The stake-weighted scores of all validators in the active set serve as the score for the entire zone.
That's a trick question - the answer is we don't. In order to understand stake concentration for each country, we are identifying nodes that correspond to validators. For each country where we find significant stake concentration, the scores are reduced for all affected validators.
Country weight is 3.
That's a trick question - the answer is we don't. We are identifying nodes that match the validators to understand stake concentration for each Internet service provider (ISP). For any ISP where we identify high stake concentration, the corresponding scores are reduced for all affected validators.
ISP weight is 3.
That's a trick question - the answer is we don't. We are identifying nodes that match the validators to understand stake concentration for each Autonomous system (AS). For any AS where we identify high stake concentration, the corresponding scores are reduced for all affected validators.
ASN weight is 2.
We report the commission but we do not score the commission in the Observatory anymore.
The commission is better taken into account for specific objectives, for example staking or foundation delegations. We see that 5%–10% is considered a reasonable commission by blockchain foundations across delegation programs.

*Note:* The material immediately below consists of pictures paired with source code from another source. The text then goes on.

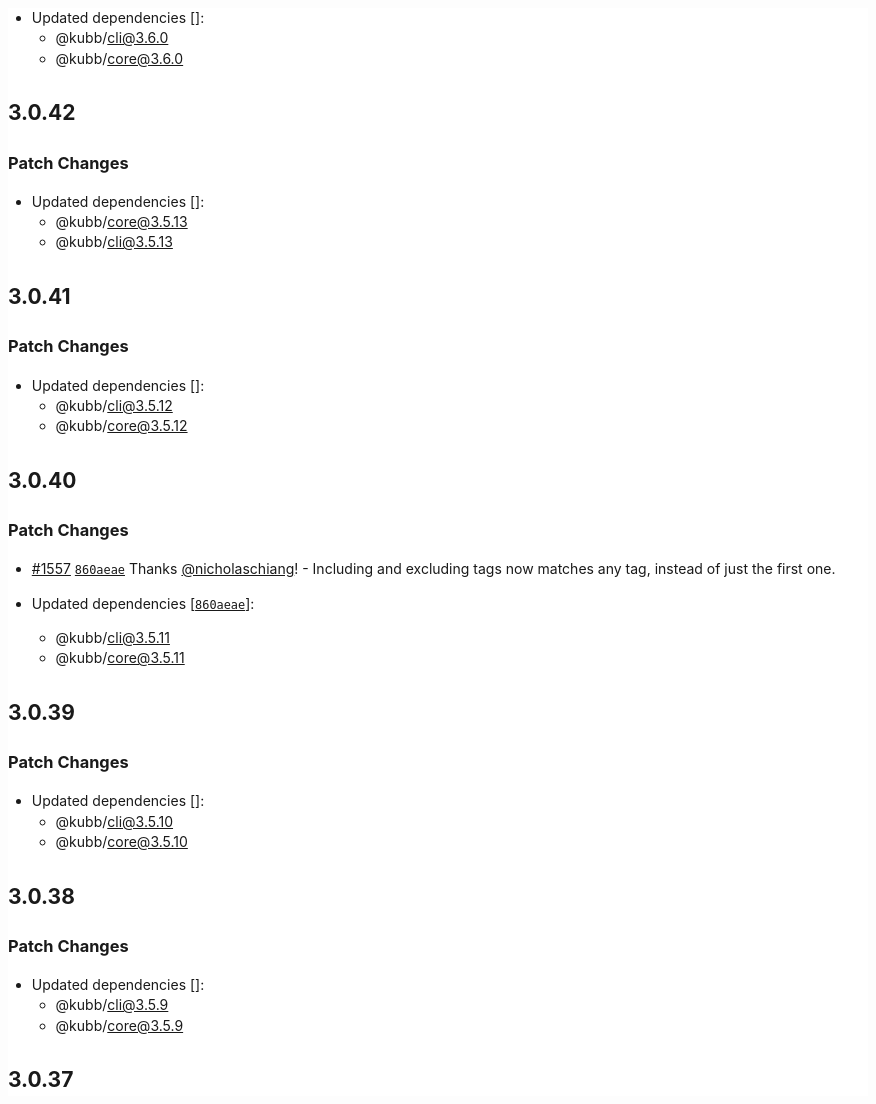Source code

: - Updated dependencies []:
  - @kubb/cli@3.6.0
  - @kubb/core@3.6.0

## 3.0.42

### Patch Changes

- Updated dependencies []:
  - @kubb/core@3.5.13
  - @kubb/cli@3.5.13

## 3.0.41

### Patch Changes

- Updated dependencies []:
  - @kubb/cli@3.5.12
  - @kubb/core@3.5.12

## 3.0.40

### Patch Changes

- [#1557](https://github.com/kubb-labs/kubb/pull/1557) [`860aeae`](https://github.com/kubb-labs/kubb/commit/860aeae0ed57d05a03d08560292bbddc26b83ba5) Thanks [@nicholaschiang](https://github.com/nicholaschiang)! - Including and excluding tags now matches any tag, instead of just the first one.

- Updated dependencies [[`860aeae`](https://github.com/kubb-labs/kubb/commit/860aeae0ed57d05a03d08560292bbddc26b83ba5)]:
  - @kubb/cli@3.5.11
  - @kubb/core@3.5.11

## 3.0.39

### Patch Changes

- Updated dependencies []:
  - @kubb/cli@3.5.10
  - @kubb/core@3.5.10

## 3.0.38

### Patch Changes

- Updated dependencies []:
  - @kubb/cli@3.5.9
  - @kubb/core@3.5.9

## 3.0.37
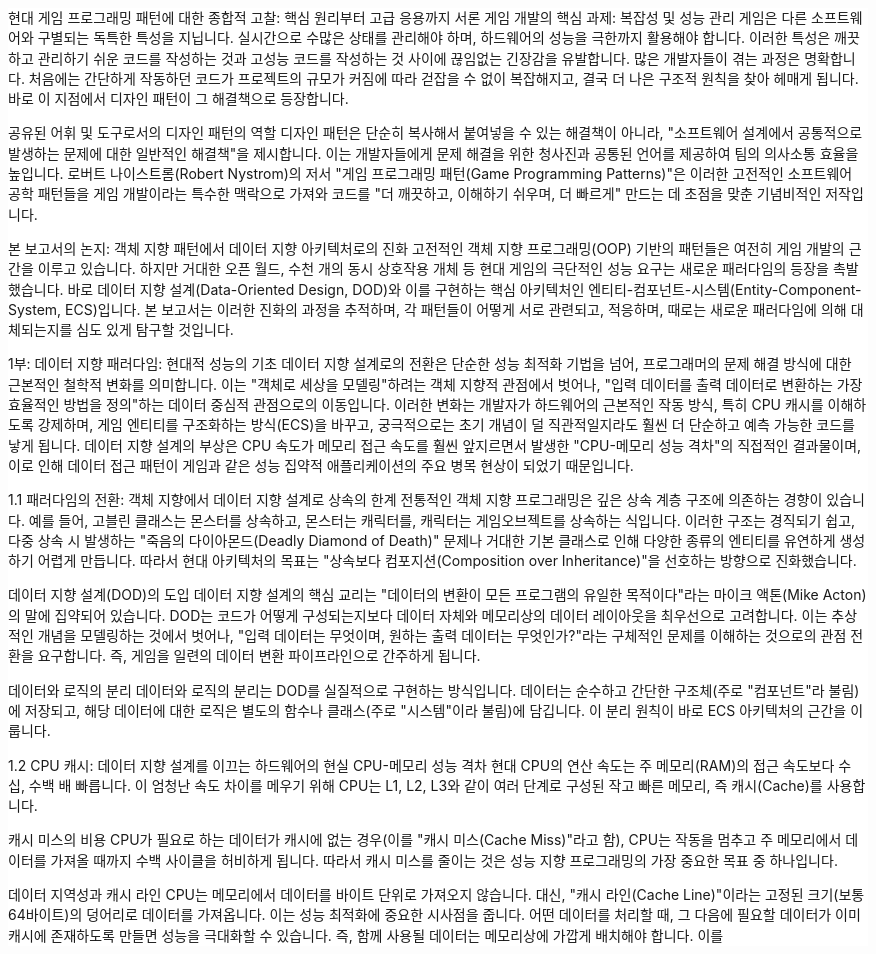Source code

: 현대 게임 프로그래밍 패턴에 대한 종합적 고찰: 핵심 원리부터 고급 응용까지
서론
게임 개발의 핵심 과제: 복잡성 및 성능 관리
게임은 다른 소프트웨어와 구별되는 독특한 특성을 지닙니다. 실시간으로 수많은 상태를 관리해야 하며, 하드웨어의 성능을 극한까지 활용해야 합니다. 이러한 특성은 깨끗하고 관리하기 쉬운 코드를 작성하는 것과 고성능 코드를 작성하는 것 사이에 끊임없는 긴장감을 유발합니다. 많은 개발자들이 겪는 과정은 명확합니다. 처음에는 간단하게 작동하던 코드가 프로젝트의 규모가 커짐에 따라 걷잡을 수 없이 복잡해지고, 결국 더 나은 구조적 원칙을 찾아 헤매게 됩니다. 바로 이 지점에서 디자인 패턴이 그 해결책으로 등장합니다.   

공유된 어휘 및 도구로서의 디자인 패턴의 역할
디자인 패턴은 단순히 복사해서 붙여넣을 수 있는 해결책이 아니라, "소프트웨어 설계에서 공통적으로 발생하는 문제에 대한 일반적인 해결책"을 제시합니다. 이는 개발자들에게 문제 해결을 위한 청사진과 공통된 언어를 제공하여 팀의 의사소통 효율을 높입니다. 로버트 나이스트롬(Robert Nystrom)의 저서 "게임 프로그래밍 패턴(Game Programming Patterns)"은 이러한 고전적인 소프트웨어 공학 패턴들을 게임 개발이라는 특수한 맥락으로 가져와 코드를 "더 깨끗하고, 이해하기 쉬우며, 더 빠르게" 만드는 데 초점을 맞춘 기념비적인 저작입니다.   

본 보고서의 논지: 객체 지향 패턴에서 데이터 지향 아키텍처로의 진화
고전적인 객체 지향 프로그래밍(OOP) 기반의 패턴들은 여전히 게임 개발의 근간을 이루고 있습니다. 하지만 거대한 오픈 월드, 수천 개의 동시 상호작용 개체 등 현대 게임의 극단적인 성능 요구는 새로운 패러다임의 등장을 촉발했습니다. 바로 데이터 지향 설계(Data-Oriented Design, DOD)와 이를 구현하는 핵심 아키텍처인 엔티티-컴포넌트-시스템(Entity-Component-System, ECS)입니다. 본 보고서는 이러한 진화의 과정을 추적하며, 각 패턴들이 어떻게 서로 관련되고, 적응하며, 때로는 새로운 패러다임에 의해 대체되는지를 심도 있게 탐구할 것입니다.   

1부: 데이터 지향 패러다임: 현대적 성능의 기초
데이터 지향 설계로의 전환은 단순한 성능 최적화 기법을 넘어, 프로그래머의 문제 해결 방식에 대한 근본적인 철학적 변화를 의미합니다. 이는 "객체로 세상을 모델링"하려는 객체 지향적 관점에서 벗어나, "입력 데이터를 출력 데이터로 변환하는 가장 효율적인 방법을 정의"하는 데이터 중심적 관점으로의 이동입니다. 이러한 변화는 개발자가 하드웨어의 근본적인 작동 방식, 특히 CPU 캐시를 이해하도록 강제하며, 게임 엔티티를 구조화하는 방식(ECS)을 바꾸고, 궁극적으로는 초기 개념이 덜 직관적일지라도 훨씬 더 단순하고 예측 가능한 코드를 낳게 됩니다. 데이터 지향 설계의 부상은 CPU 속도가 메모리 접근 속도를 훨씬 앞지르면서 발생한 "CPU-메모리 성능 격차"의 직접적인 결과물이며, 이로 인해 데이터 접근 패턴이 게임과 같은 성능 집약적 애플리케이션의 주요 병목 현상이 되었기 때문입니다.

1.1 패러다임의 전환: 객체 지향에서 데이터 지향 설계로
상속의 한계
전통적인 객체 지향 프로그래밍은 깊은 상속 계층 구조에 의존하는 경향이 있습니다. 예를 들어, 고블린 클래스는 몬스터를 상속하고, 몬스터는 캐릭터를, 캐릭터는 게임오브젝트를 상속하는 식입니다. 이러한 구조는 경직되기 쉽고, 다중 상속 시 발생하는 "죽음의 다이아몬드(Deadly Diamond of Death)" 문제나 거대한 기본 클래스로 인해 다양한 종류의 엔티티를 유연하게 생성하기 어렵게 만듭니다. 따라서 현대 아키텍처의 목표는 "상속보다 컴포지션(Composition over Inheritance)"을 선호하는 방향으로 진화했습니다.   

데이터 지향 설계(DOD)의 도입
데이터 지향 설계의 핵심 교리는 "데이터의 변환이 모든 프로그램의 유일한 목적이다"라는 마이크 액톤(Mike Acton)의 말에 집약되어 있습니다. DOD는 코드가 어떻게 구성되는지보다 데이터 자체와 메모리상의 데이터 레이아웃을 최우선으로 고려합니다. 이는 추상적인 개념을 모델링하는 것에서 벗어나, "입력 데이터는 무엇이며, 원하는 출력 데이터는 무엇인가?"라는 구체적인 문제를 이해하는 것으로의 관점 전환을 요구합니다. 즉, 게임을 일련의 데이터 변환 파이프라인으로 간주하게 됩니다.   

데이터와 로직의 분리
데이터와 로직의 분리는 DOD를 실질적으로 구현하는 방식입니다. 데이터는 순수하고 간단한 구조체(주로 "컴포넌트"라 불림)에 저장되고, 해당 데이터에 대한 로직은 별도의 함수나 클래스(주로 "시스템"이라 불림)에 담깁니다. 이 분리 원칙이 바로 ECS 아키텍처의 근간을 이룹니다.   

1.2 CPU 캐시: 데이터 지향 설계를 이끄는 하드웨어의 현실
CPU-메모리 성능 격차
현대 CPU의 연산 속도는 주 메모리(RAM)의 접근 속도보다 수십, 수백 배 빠릅니다. 이 엄청난 속도 차이를 메우기 위해 CPU는 L1, L2, L3와 같이 여러 단계로 구성된 작고 빠른 메모리, 즉 캐시(Cache)를 사용합니다.   

캐시 미스의 비용
CPU가 필요로 하는 데이터가 캐시에 없는 경우(이를 "캐시 미스(Cache Miss)"라고 함), CPU는 작동을 멈추고 주 메모리에서 데이터를 가져올 때까지 수백 사이클을 허비하게 됩니다. 따라서 캐시 미스를 줄이는 것은 성능 지향 프로그래밍의 가장 중요한 목표 중 하나입니다.   

데이터 지역성과 캐시 라인
CPU는 메모리에서 데이터를 바이트 단위로 가져오지 않습니다. 대신, "캐시 라인(Cache Line)"이라는 고정된 크기(보통 64바이트)의 덩어리로 데이터를 가져옵니다. 이는 성능 최적화에 중요한 시사점을 줍니다. 어떤 데이터를 처리할 때, 그 다음에 필요할 데이터가 이미 캐시에 존재하도록 만들면 성능을 극대화할 수 있습니다. 즉, 함께 사용될 데이터는 메모리상에 가깝게 배치해야 합니다. 이를   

The highest score is achieved when fewer than 1% of blocks are missing, while more than 10% gives a zero score with linear interpolation.
Block signing weight is 4.
We do not score the software version anymore. On the p2p layer, our service is only able to determine the version of the Tendermint library which is not a sufficiently good indicator of overall appchain stack version.
We take no stance on the specific votes that a validator performs. We only aim to include governance activity in the Validator index. We aim to compute the total number of votes the validator was eligible for (being in the active set) vs. the number of times the validator actually voted.
We aim to collect and display specific voting decisions but this is simply an informative display.
When included, the weight of governance is expected to be 2.
The Observatory takes no stance on which jurisdictions, internet/cloud service providers are beneficial or detrimental to validating networks. Validators are the ones who are taking the risk of running blockchain software with a particular provider in a given jurisdiction and should be experts in picking the best combination.
Indirect architectures such as sentry node architecture or Horcrux may hide the location of some nodes and are generally considered beneficial - protecting signing nodes from direct exposure to the internet.
On the other hand, this construction allows validators to potentially obscure risky constructions (sentry nodes distributed across providers but validators running in a crowded data center with many other validators - thus concentrating stake).
The Observatory attempts to identify all nodes that are visible on the tendermint network and include them in the computation of network statistics.